Eu queria falar com ela. Queria talvez, ser presenteado por um sorriso daqueles. Ou no mínimo, ter certeza de que ela era real, como uma prova viva de que nem tudo está perdido.

Mas não fiz nada disso, é claro. Nós podemos ver, mas temos medo deixar que os outros nos vejam verdadeiramente. O que achariam de mim, se eu dirigisse qualquer ação para aquela bela guria?

Fui embora.

Triste por não poder agradecê-la. Mas feliz, ao menos, por ter visto uma mulher (ainda que insinuada), dona de um sorriso tão cristalino.

Talvez nem tudo ainda esteja perdido …

O mundo tem dessas coisas…

Outro dia, tentando escrever algo, me deparei com uma pequena situação. Situação esta que escrita não tinha nada demais porém fora dela, era um tanto quanto impensada – para ser ameno.

Karina estava, só, com seu marido antes que ele saísse por aquela porta e fosse ganhar o pão de cada dia. O apartamento não era grande o bastante para Karina. Ela vivia dizendo que precisava de mais espaço, que não tinha passado sua vida toda estudando e tentando ser a melhor para ficar ali, daquele jeito. Ela vivia dizendo isso e ele nem sabia porquê. Era simples: quando ela começava a falar ele desligava, ensurdecia, e assim os dias passavam.

Deu um beijo em sua esposa, ainda na cama e pegou o paletó amarrotado.

Tinha que ser assim mesmo, uma solitária, uma estranha em um prédio estranho, só mesmo um cara sensível como o vizinho do lado para entender seu drama. Pobre Karina.

As chaves foram para o bolso. O cigarro ficou no criado-mudo. Ele tinha prometido que iria parar. Saiu pela porta, altivo, senhor de si. Desligado como sempre.

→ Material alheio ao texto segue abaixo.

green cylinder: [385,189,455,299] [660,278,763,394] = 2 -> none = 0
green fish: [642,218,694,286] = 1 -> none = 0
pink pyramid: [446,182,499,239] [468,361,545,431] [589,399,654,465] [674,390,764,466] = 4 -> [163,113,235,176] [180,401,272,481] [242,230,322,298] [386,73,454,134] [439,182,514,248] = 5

A Karina restava esperar o fim do dia. Pelo menos era o que ele estava pensando no hall do prédio. Foi então que tomou-se de culpa. Coitada, passar o dia sem vê-lo, sem ninguém por perto, sozinha, conversando quando muito com o vizinho do lado. Como era mesmo o nome dele ………..? Aquele grandão, parrudo ………………….Ricardo. Isso, Ricardo ……………Meu Deus!

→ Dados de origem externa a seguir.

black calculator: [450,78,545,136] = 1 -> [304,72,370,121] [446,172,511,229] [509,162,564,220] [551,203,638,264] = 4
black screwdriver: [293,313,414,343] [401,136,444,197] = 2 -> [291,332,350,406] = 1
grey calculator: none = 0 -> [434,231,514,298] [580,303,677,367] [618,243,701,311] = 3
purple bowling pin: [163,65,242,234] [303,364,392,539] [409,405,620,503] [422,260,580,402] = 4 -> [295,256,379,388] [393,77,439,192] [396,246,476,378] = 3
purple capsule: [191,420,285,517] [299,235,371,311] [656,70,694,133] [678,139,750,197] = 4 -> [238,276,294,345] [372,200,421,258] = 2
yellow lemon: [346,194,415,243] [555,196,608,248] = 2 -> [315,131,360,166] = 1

Voltou correndo e atravessou a porta como um tiro de AR15 atravessa a blindagem das viaturas. Nada no quarto, nada na cama, nada embaixo. O armário. É aqui, caro leitor, que a situação se apresenta, porque, veja você, eu tenho um cara no armário que se chama Ricardo, grande e largo, e que em breve eu precisarei escrever que “o Ricardão saiu do armário”. Você entende, amigo, que o Ricardão saiu do armário? Como pode ser isso?

…………….. o mundo tem dessas coisas mesmo.

Gastro-psicologia

– Gostei do divã novo.

– Tudo pelo conforto dos pacientes.

– É mais confortável mesmo doutor.

– Então aproveite que está confortável para começar a contar como você está.

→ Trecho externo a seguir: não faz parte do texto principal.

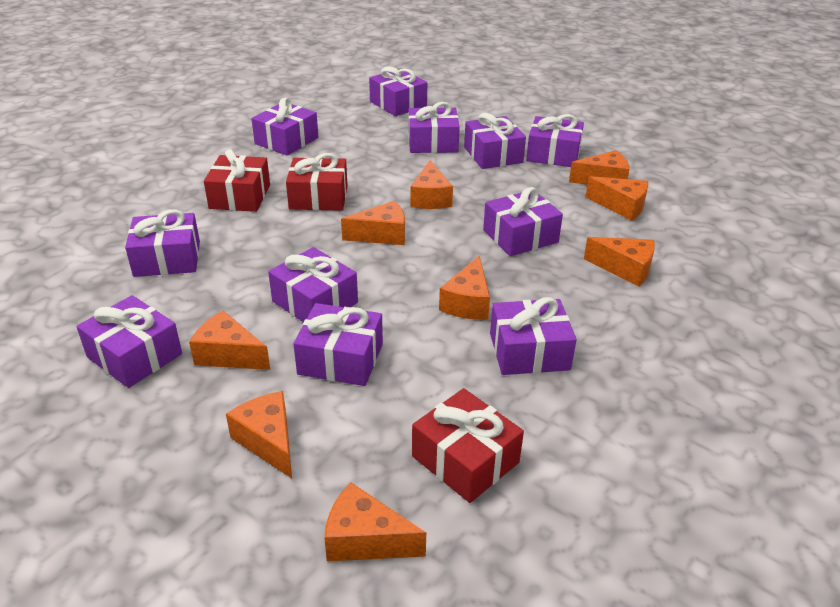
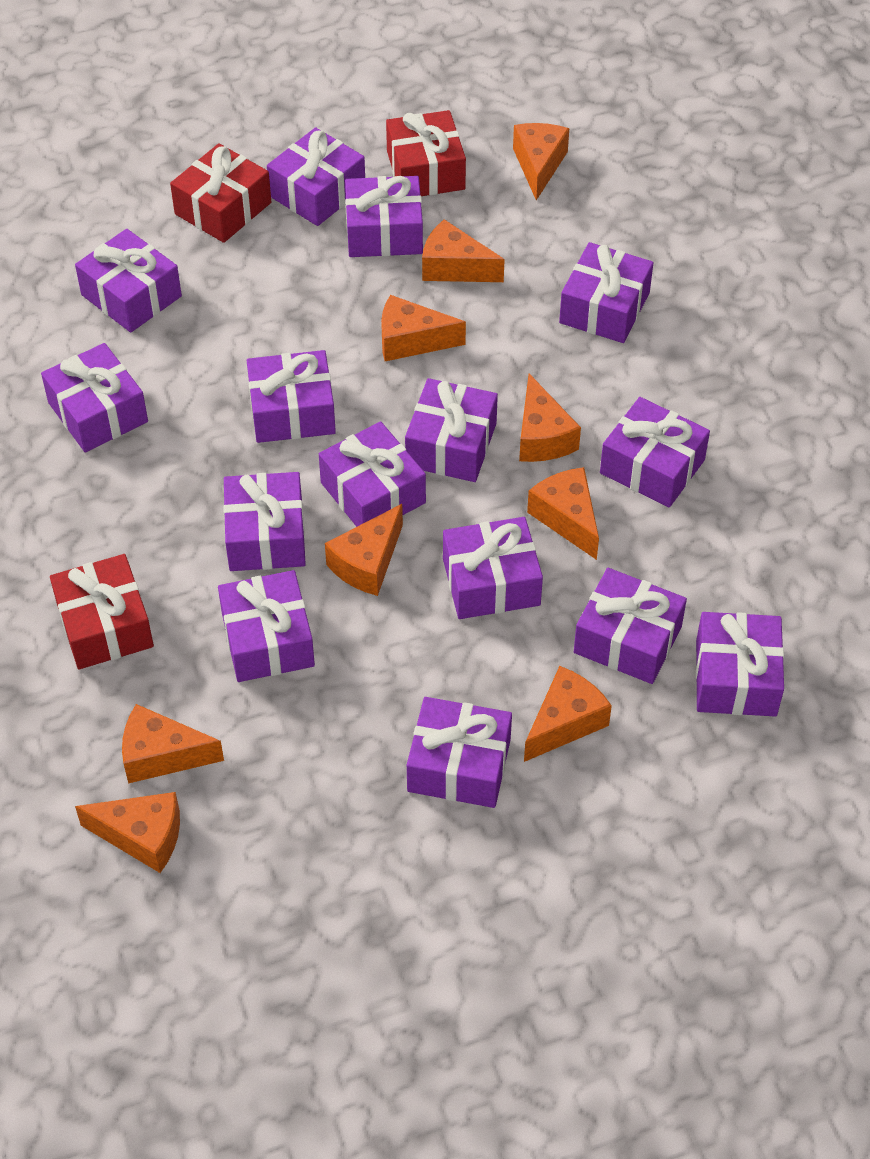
purple gift: [77,295,182,388] [125,209,200,277] [251,97,318,156] [268,247,358,322] [293,303,383,386] [369,66,427,116] [409,102,460,153] [464,113,526,169] [483,187,563,256] [490,297,577,375] [526,114,584,167] = 11 -> [41,343,148,452] [75,229,182,332] [218,570,315,682] [223,472,306,571] [247,350,336,443] [267,127,365,226] [319,422,426,527] [345,176,423,257] [405,378,498,482] [407,697,512,808] [443,517,543,619] [559,242,653,343] [574,568,687,684] [600,397,710,508] [696,612,784,717] = 15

– Bem doutor. Não mudei muito. Continuo com os mesmos sonhos.

– Fernanda Lima né?

– Sim

– Ela continua falando a mesma coisa?

– Sim. Ela vem na minha direção. Maravilhosa. Com aquelas blusas de um ombro só sabe doutor?

– Sei

– A franjinha caindo no olho. Os lábios cintilantes. E então quando ela deveria falar “Fica comigo”, ela diz…

– Feijão no umbigo.

– Isso doutor.

– E depois?

– O de sempre. Ela tira a blusa e está com uma camiseta por baixo com os dizeres “Oh mon´amour te amo pra chuchu.”

– Com ch ou com x

– Com ch.

– Hummm…

– É grave né doutor. Só pode ser esquizofrenia. Eu nem gosto de chuchu…

– E feijão?

– Só com bacon e da mamãe.

– É uma delícia né?

– Nossa se é. Com uma couve então.

– Nossa você já comeu…Ran ran. Voltando ao assunto.

– Sim

– Acho melhor termos mais atenção a isso já que não cessa.

– Como doutor?

– Na próxima sessão trarei um especialista pro seu caso para ajudar-nos.

– Ok doutor não sei como te agradecer.

– Ah, já que você quer me agradecer um pouco daquele feijão cairia bem.

– Hein?

– Ran ran. Não precisa agradecer, você pra mim é um irmão meu bem.

– Ah sim. Claro doutor.

– Até a semana que vem.

– Até.

———————-uma semana depois——————————-

– Olá doutor

– Olá. Hoje você vai conversar com o especialista.

– Claro, o senhor é?

– Olá meu nome é Carlos. Eu sou cozinheiro. Como que é esse prato que sua mãe faz?